Other strategies focus on novel methods of overcoming mechanisms of castration resistance, including the development of glucocorticoid receptor antagonists, because upregulation of this receptor has been shown to be a common mechanism of resistance to antiandrogen therapy.47
Findings from a recent study evaluating resistance mechanisms in patients treated with AR-targeted drugs uncovered an increasingly common type of prostate tumor that neither reactivates the AR pathway nor undergoes differentiation to a neuroendocrine (NE) phenotype. The investigators dubbed these AR-null/NE-null tumors “double-negative” prostate cancer.

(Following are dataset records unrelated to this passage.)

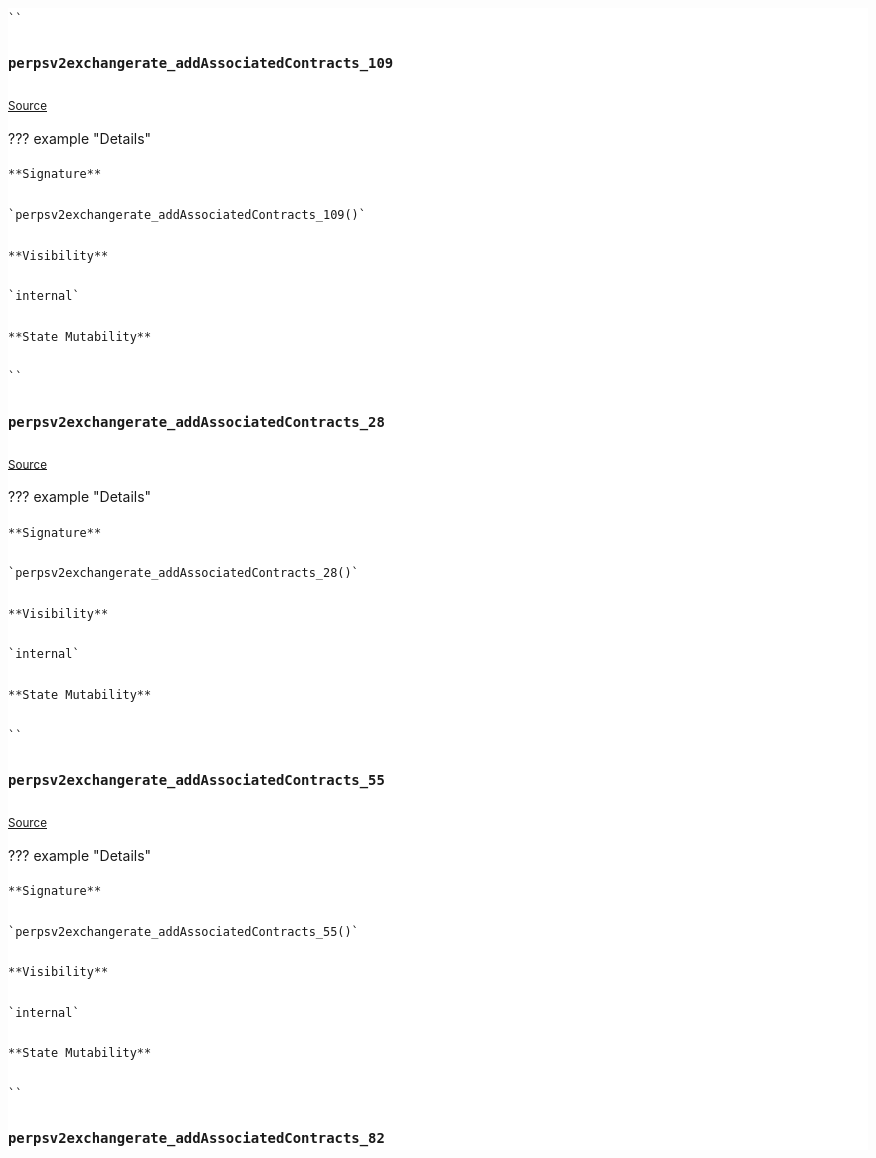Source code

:    ``

### `perpsv2exchangerate_addAssociatedContracts_109`

<sub>[Source](https://github.com/Synthetixio/synthetix/tree/v2.101.1-alpha/contracts/migrations/Migration_SabikOptimismStep3.sol#L310)</sub>

??? example "Details"

    **Signature**

    `perpsv2exchangerate_addAssociatedContracts_109()`

    **Visibility**

    `internal`

    **State Mutability**

    ``

### `perpsv2exchangerate_addAssociatedContracts_28`

<sub>[Source](https://github.com/Synthetixio/synthetix/tree/v2.101.1-alpha/contracts/migrations/Migration_SabikOptimismStep3.sol#L259)</sub>

??? example "Details"

    **Signature**

    `perpsv2exchangerate_addAssociatedContracts_28()`

    **Visibility**

    `internal`

    **State Mutability**

    ``

### `perpsv2exchangerate_addAssociatedContracts_55`

<sub>[Source](https://github.com/Synthetixio/synthetix/tree/v2.101.1-alpha/contracts/migrations/Migration_SabikOptimismStep3.sol#L276)</sub>

??? example "Details"

    **Signature**

    `perpsv2exchangerate_addAssociatedContracts_55()`

    **Visibility**

    `internal`

    **State Mutability**

    ``

### `perpsv2exchangerate_addAssociatedContracts_82`
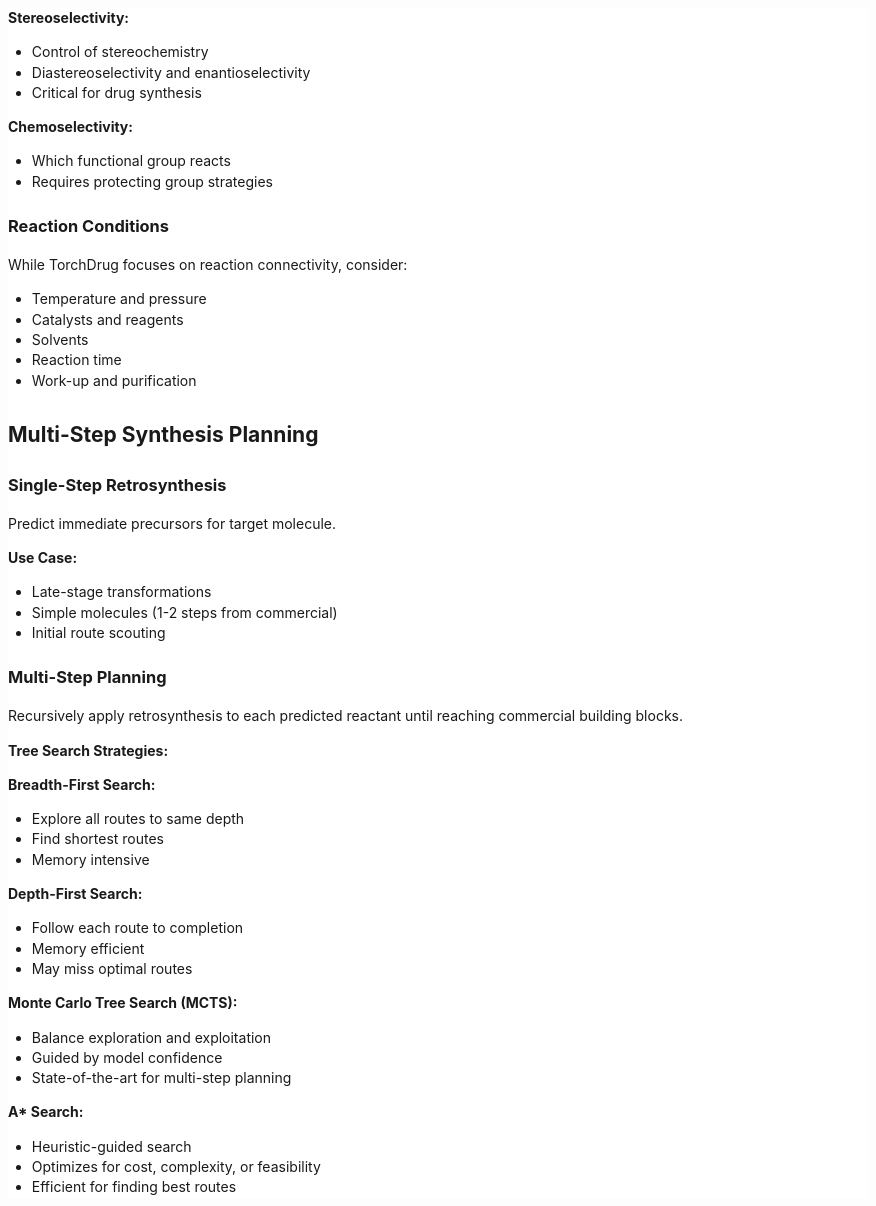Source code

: **Stereoselectivity:**
- Control of stereochemistry
- Diastereoselectivity and enantioselectivity
- Critical for drug synthesis

**Chemoselectivity:**
- Which functional group reacts
- Requires protecting group strategies

### Reaction Conditions

While TorchDrug focuses on reaction connectivity, consider:
- Temperature and pressure
- Catalysts and reagents
- Solvents
- Reaction time
- Work-up and purification

## Multi-Step Synthesis Planning

### Single-Step Retrosynthesis

Predict immediate precursors for target molecule.

**Use Case:**
- Late-stage transformations
- Simple molecules (1-2 steps from commercial)
- Initial route scouting

### Multi-Step Planning

Recursively apply retrosynthesis to each predicted reactant until reaching commercial building blocks.

**Tree Search Strategies:**

**Breadth-First Search:**
- Explore all routes to same depth
- Find shortest routes
- Memory intensive

**Depth-First Search:**
- Follow each route to completion
- Memory efficient
- May miss optimal routes

**Monte Carlo Tree Search (MCTS):**
- Balance exploration and exploitation
- Guided by model confidence
- State-of-the-art for multi-step planning

**A\* Search:**
- Heuristic-guided search
- Optimizes for cost, complexity, or feasibility
- Efficient for finding best routes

In trying to uncover the molecular changes that allow this tumor type to survive and grow in the absence of AR signaling, they discovered that the fibroblast growth factor receptor (FGFR) and MAPK pathways were overactivated, suggesting that agents targeting these pathways might be particularly efficacious in AR-null mCRPC. Trials of FGFR inhibitors have had limited efficacy to date in patients with mCRPC unselected for loss of AR activity. 48 However, an ongoing trial specifically enrolling patients with double-negative tumors (NCT03999515) will evaluate the FGFR antagonist erdafitinib (Balversa) combined with ADT in a population predicted to respond well to such a combination.